Member House of Representative
- In office 10 June 2019 – 29 May 2023

Personal details
- Born: 14 May 1976 (age 50)
- Party: Peoples Democratic Party
- Alma mater: Ladoke Akintola University of Technology;
- Occupation: Politician and Businessman

= Shina Peller =

Nigerian Politician and Entrepreneur

Shina Abiola Peller (born 14 May 1976) is a Nigerian entrepreneur, politician, Industrialist, and a Member of the 9th National Assembly. He is the chairman and chief executive officer of Aquila Group of Companies and Club Quilox. Shina Peller holds both the chieftaincies titles of Ayedero of Yoruba land and Akinrogun of Epe land, Lagos, Nigeria.

==Background==
Shina Abiola Peller is the son of Alhaja Silifat and Professor Moshood Abiola Peller. He grew up in a Muslim home. He traces his origins to Iseyin, Oyo State in South-Western Nigeria. He studied Chemical Engineering at Ladoke Akintola University of Technology, Ogbomosho, Nigeria, where he obtained his first degree in 2002. Subsequently, he obtained a master's degree in Business Management also from Ladoke Akintola University of Technology in 2013. He served in Abia State in 2003 to fulfill the mandatory one-year service of National Youth Service Corps (NYSC) required of all Nigerian graduates.

==Political career==
Peller is a member of the All Progressive Congress (APC), and declared his intention to contest under the platform of the All Progressives Congress as a member of the Federal House of Representative representing the Iseyin/Itesiwaju/Iwajowa/Kajola Federal Constituency in Oyo State.

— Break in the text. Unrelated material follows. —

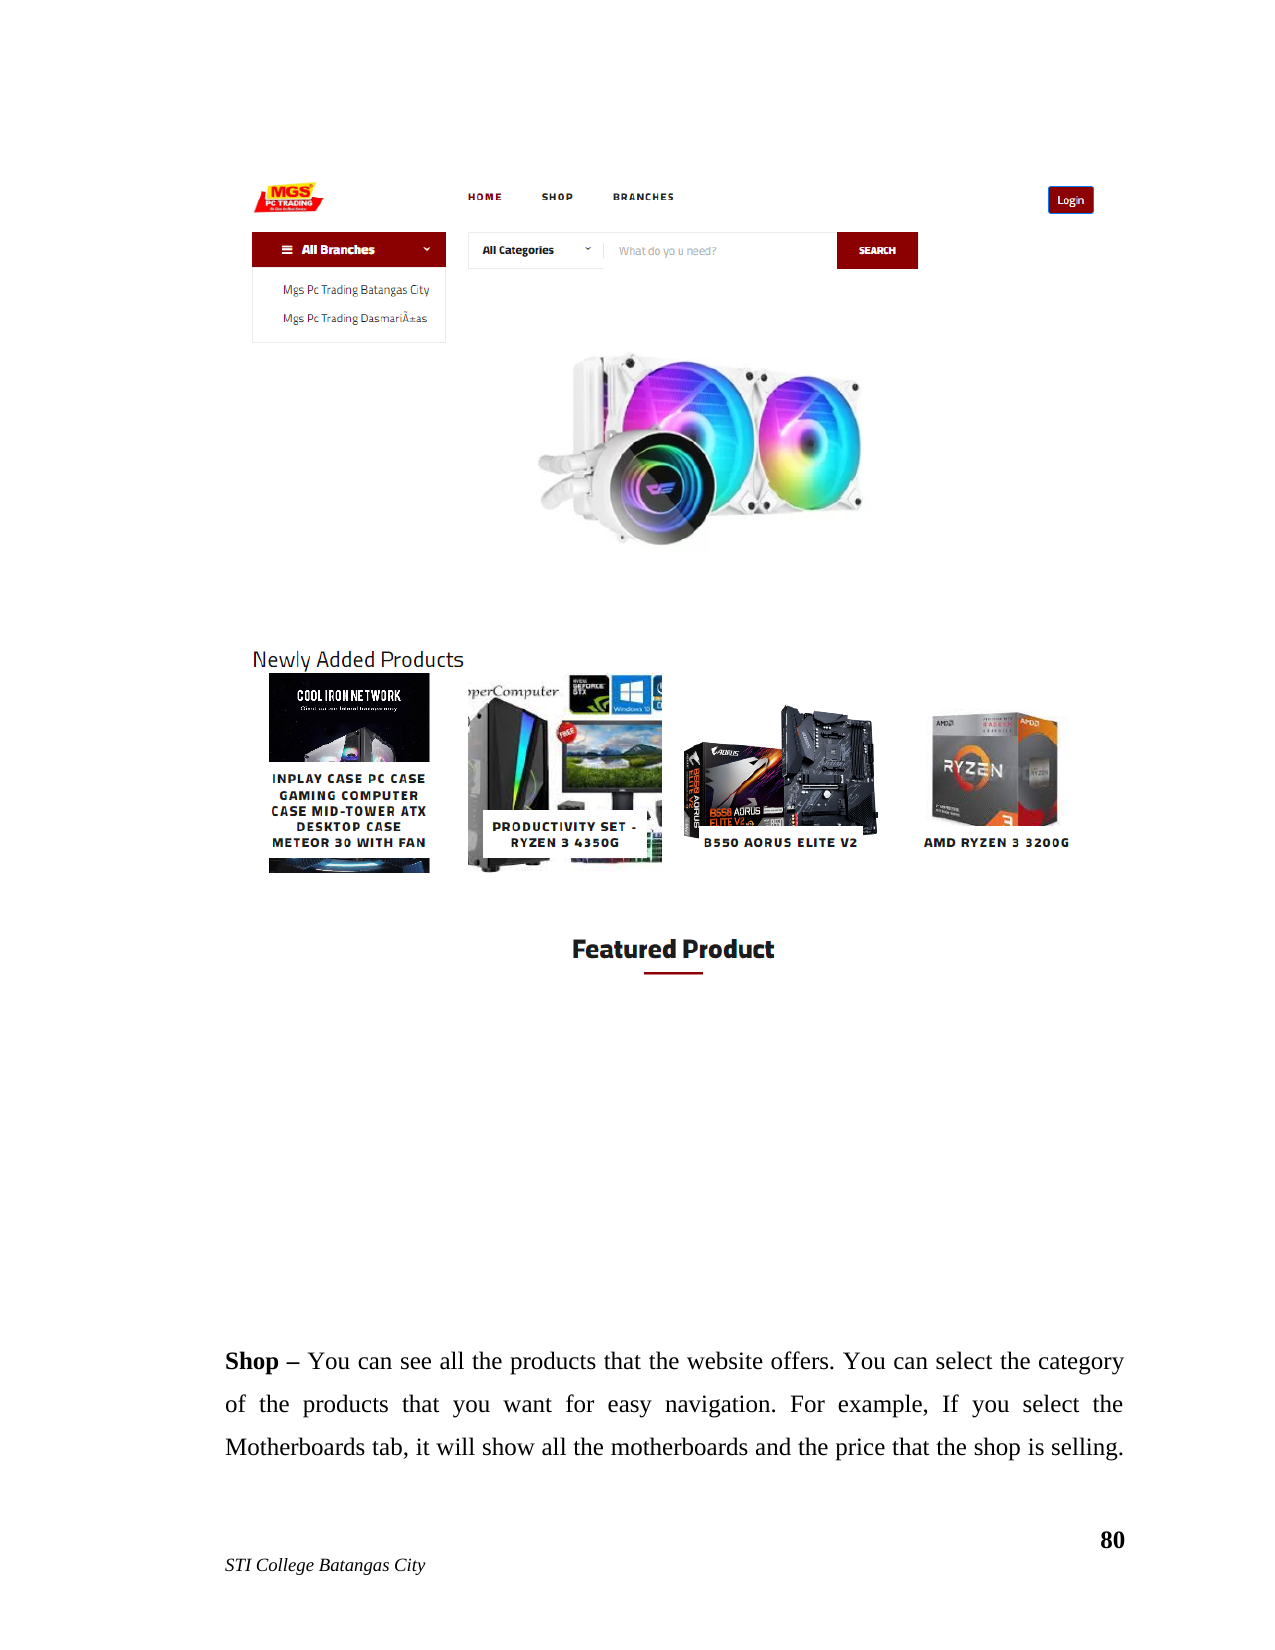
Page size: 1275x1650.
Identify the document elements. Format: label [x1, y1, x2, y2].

On 5 October 2018, Shina Peller won the primary election for House of Representatives candidate for lseyin/ltesiwaju/ Kajola/lwajowa Federal constituency on the platform of the All Progressive Congress (APC) for the 2019 Nigeria General election and won the seat. He won the seat for House of Representatives in his constituency on 23 February 2019 but lost his election to return as a senator. He is currently running for the Nigerian Senate under the umbrella of APM Party.